Exercise prompt —
Where a line in the entries below contains the word "source", it counts; give the total by itself.

Electronic design files —

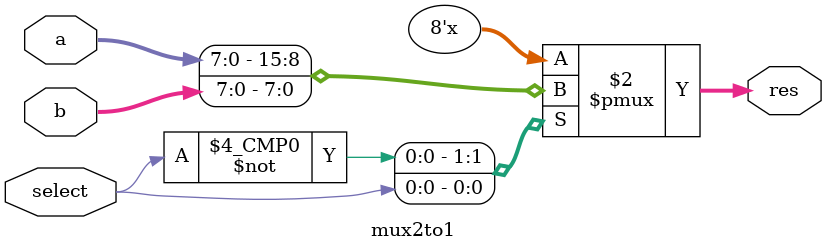
<source format=v>
`timescale 1ns / 1ps


module mux2to1(
    input [7:0] a,
    input [7:0] b,
    input select,
    output reg [7:0] res
    );

    always @ (a, b, select)
        begin
            case (select)
                1'b0: res <= a;
                1'b1: res <= b;
                default: res <= 'bxxxxxxxx;
            endcase
        end
endmodule

</source>
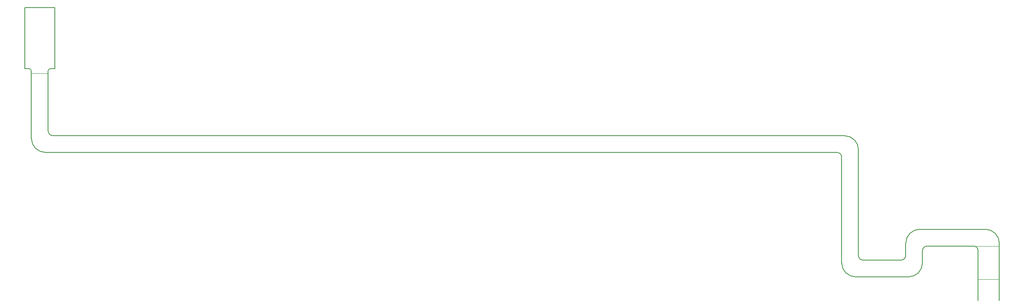
<source format=gko>
G04*
G04 #@! TF.GenerationSoftware,Altium Limited,Altium Designer,19.1.8 (144)*
G04*
G04 Layer_Color=16711935*
%FSLAX43Y43*%
%MOMM*%
G71*
G01*
G75*
%ADD13C,0.013*%
%ADD25C,0.150*%
D13*
X0Y4500D02*
X4500D01*
X-1000Y11528D02*
X4500D01*
X-200318Y48168D02*
X-196762D01*
D25*
X-28868Y30388D02*
G03*
X-29868Y31388I-1000J0D01*
G01*
X-28868Y7972D02*
G03*
X-25868Y4972I3000J0D01*
G01*
X-14752D02*
G03*
X-11752Y7972I0J3000D01*
G01*
X-10752Y11528D02*
G03*
X-11752Y10528I0J-1000D01*
G01*
X0D02*
G03*
X-1000Y11528I-1000J0D01*
G01*
X4500Y12088D02*
G03*
X1500Y15088I-3000J0D01*
G01*
X-12312D02*
G03*
X-15312Y12088I0J-3000D01*
G01*
X-16312Y8528D02*
G03*
X-15312Y9528I0J1000D01*
G01*
X-25312D02*
G03*
X-24312Y8528I1000J0D01*
G01*
X-25312Y31944D02*
G03*
X-28312Y34944I-3000J0D01*
G01*
X-196762Y35944D02*
G03*
X-195762Y34944I1000J0D01*
G01*
X-196262Y49168D02*
G03*
X-196762Y48668I0J-500D01*
G01*
X-200318D02*
G03*
X-200818Y49168I-500J0D01*
G01*
X-200318Y34388D02*
G03*
X-197318Y31388I3000J0D01*
G01*
X0Y0D02*
Y10528D01*
X-197318Y31388D02*
X-29868D01*
X-28868Y7972D02*
Y30388D01*
X-25868Y4972D02*
X-14752D01*
X-11752Y7972D02*
Y10528D01*
X-10752Y11528D02*
X-1000D01*
X4500Y0D02*
Y12088D01*
X4500D02*
X4500D01*
X-12312Y15088D02*
X1500D01*
X-15312Y9528D02*
Y12088D01*
X-24312Y8528D02*
X-16312D01*
X-25312Y9528D02*
X-25312D01*
Y31944D01*
X-25312D02*
X-25312D01*
X-28312Y34944D02*
Y34944D01*
X-195762D02*
X-28312D01*
X-196762Y35944D02*
X-196762D01*
Y48668D01*
X-196262Y49168D02*
Y49168D01*
X-195365D01*
Y62122D01*
X-201715D02*
X-195365D01*
X-201715Y49168D02*
Y62122D01*
Y49168D02*
X-200818D01*
Y49168D02*
Y49168D01*
X-200318Y48668D02*
X-200318D01*
Y34388D02*
Y48668D01*
M02*

</source>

Answer below —
4